Met worries about standards

The Graun's lead is a rehash of the Times article yesterday about whether 'Parliament' could stop no deal, pitting Grieve against Cummings. There are the usual textual shifters of course.

Grieve, a former attorney general... [Cummings quoted as saying] “I don’t think I am arrogant. I don’t know very much about very much. Mr Grieve … we’ll see what he’s right about.”

There is also an echo of an old Project Fear piece from a senior Met copper, 'Britain’s head of counter-terrorism', N. Basu:

Counter-terror chief raises ‘deep concerns’ as key crime-fighting tools will be lost

Basu thinks 'key crime-fighting tools would be lost and their replacements would not be as good.' That change from 'will' to 'would' implies that discussions are ongoing about replacement agreements, which Basu confirms, but he adds confidently "that any plausible change would be for the worse".

The three key measures are fast access to intelligence and data through the Schengen Information System II database, as well as passenger name records, and the ability to use European arrest warrants....[Astonishingly] there is no contingency planning for not being given passenger name records....“It would create an immediate risk that people could come to this country who were serious offenders, either wanted or still serial and serious offenders committing crimes in this country, and we would not know about it. It creates that risk....“With my police leadership hat on there would still be deep concern. There would be some damage to our safety. I can’t put a scale on that.”.

While he was there, Basu commented on Johnson. The Gudr puts it as :

Amid controversy about comments by Boris Johnson such as saying women who wore the burqa resembled “letterboxes” and using the racially offensive term “piccaninnies”, Basu said: “Every public figure who’s got a microphone and has got an opportunity to speak should take the opportunity to be bringing society together....“The most important thing everybody should be aiming for is a socially cohesive, inclusive society.”...Asked if he would allow someone to join the police if they had used such langage [sic], Basu said: “No, they wouldn’t be recruited into policing.”

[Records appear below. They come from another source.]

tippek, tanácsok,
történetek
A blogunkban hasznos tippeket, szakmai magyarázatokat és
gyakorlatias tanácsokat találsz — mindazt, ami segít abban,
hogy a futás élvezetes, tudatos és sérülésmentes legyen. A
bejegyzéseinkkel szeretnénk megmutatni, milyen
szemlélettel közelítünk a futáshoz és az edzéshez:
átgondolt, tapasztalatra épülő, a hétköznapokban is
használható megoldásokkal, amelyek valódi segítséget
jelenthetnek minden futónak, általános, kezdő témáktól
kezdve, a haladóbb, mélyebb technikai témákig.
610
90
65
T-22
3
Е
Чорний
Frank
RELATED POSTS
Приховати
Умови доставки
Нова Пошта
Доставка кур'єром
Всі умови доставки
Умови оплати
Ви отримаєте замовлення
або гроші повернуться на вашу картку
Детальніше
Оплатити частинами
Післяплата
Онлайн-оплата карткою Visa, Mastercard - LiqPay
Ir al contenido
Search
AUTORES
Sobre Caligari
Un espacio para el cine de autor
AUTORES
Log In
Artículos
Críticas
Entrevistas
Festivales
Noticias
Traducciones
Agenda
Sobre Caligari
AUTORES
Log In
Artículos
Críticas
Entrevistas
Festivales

Who introduced these 'comments' I wonder and why did a senior copper rise to the bait? Lovely to hear that the Met wants social inclusiveness though.That might help it overcome its own current PR problems with Operation Midland, where they believed a fantasist alleging widespread paedophilia and murder among senior Establishment figures, spent a lot of money on the investigations, and saw the case collapse with the fantasist jailed for 18 years for possessing indecent images and perverting (sic) the course of justice.